Canadian Senator from Alberta
- In office February 5, 1918 – September 9, 1947
- Appointed by: Louis St. Laurent

Personal details
- Born: October 15, 1872
- Died: September 9, 1947 (aged 74) Napanee, Ontario, Canada
- Party: Liberal

= William Harmer =

Canadian politician

William James Harmer (October 15, 1872 – September 9, 1947) was a Canadian politician.

==Early life==
William James Harmer was born to James Harmer and Agatha Walker Harmer on October 16, 1872. His family would settle in Fort Frontenac and Harmer would attend Napanee Public Schools and Collegiate Institute. As a telegrapher Harmer moved West in 1891 where he working in Railway Operating and Traffic Departments and later became the Superintendent of operation of the Alberta Government Telephone System and Deputy Minister of the Department of Railways and Telephones in Alberta.

==Political career==
Harmer was appointed to the Senate of Canada on the advice of Robert Borden on February 5, 1918, his appointment was made to satisfy the Unionist coalition. The appointment especially angered Richard Bennett, who was originally supposed to get the appointment but also very much opposed the parliamentary coalition.

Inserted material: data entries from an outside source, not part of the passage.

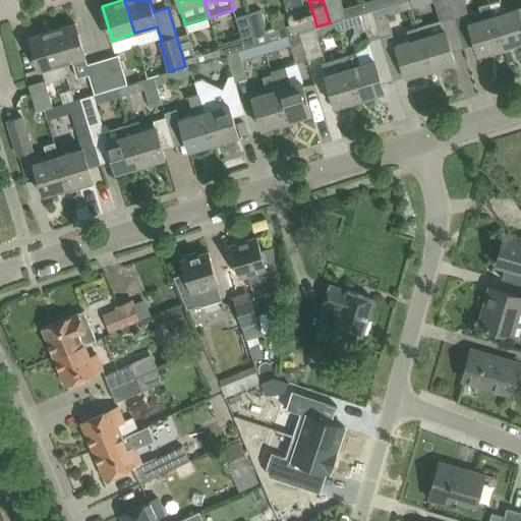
[(339,0),(323,0),(330,22),(336,20),(345,18),(339,0)]
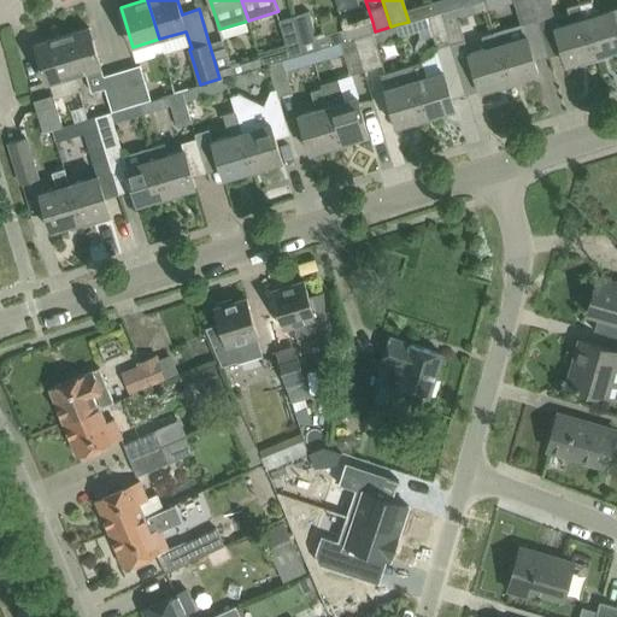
[(463,0),(444,0),(432,4),(434,13),(441,11),(465,4),(463,0)]
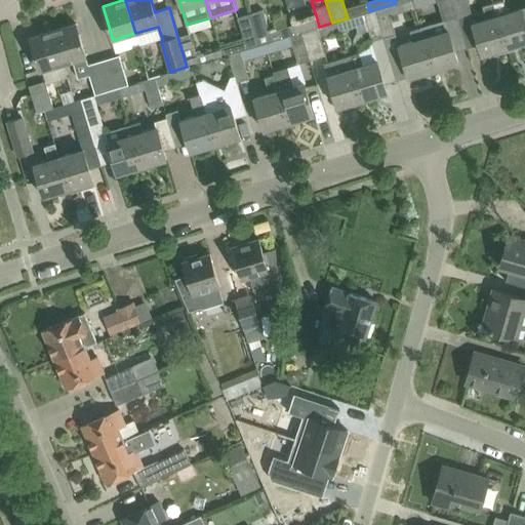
[(406,0),(388,6),(391,15),(415,8),(412,0),(406,0)]
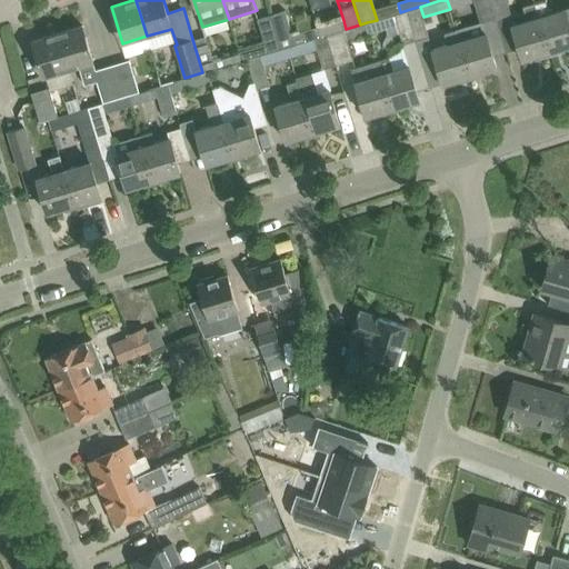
[(497,22),(490,0),(477,0),(485,26),(497,22)]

Harmer would earn the nickname "Silent William from Alberta" in the Senate because of his infrequent participation in Senate discussions. During his 29 years in the Senate, he was never known to have made a speech. However, he sponsored a Bill in 1929 for the extension of the Canadian Pacific Railway line to Prince Albert, Saskatchewan.

Harmer served in the Senate until his death on September 9, 1947.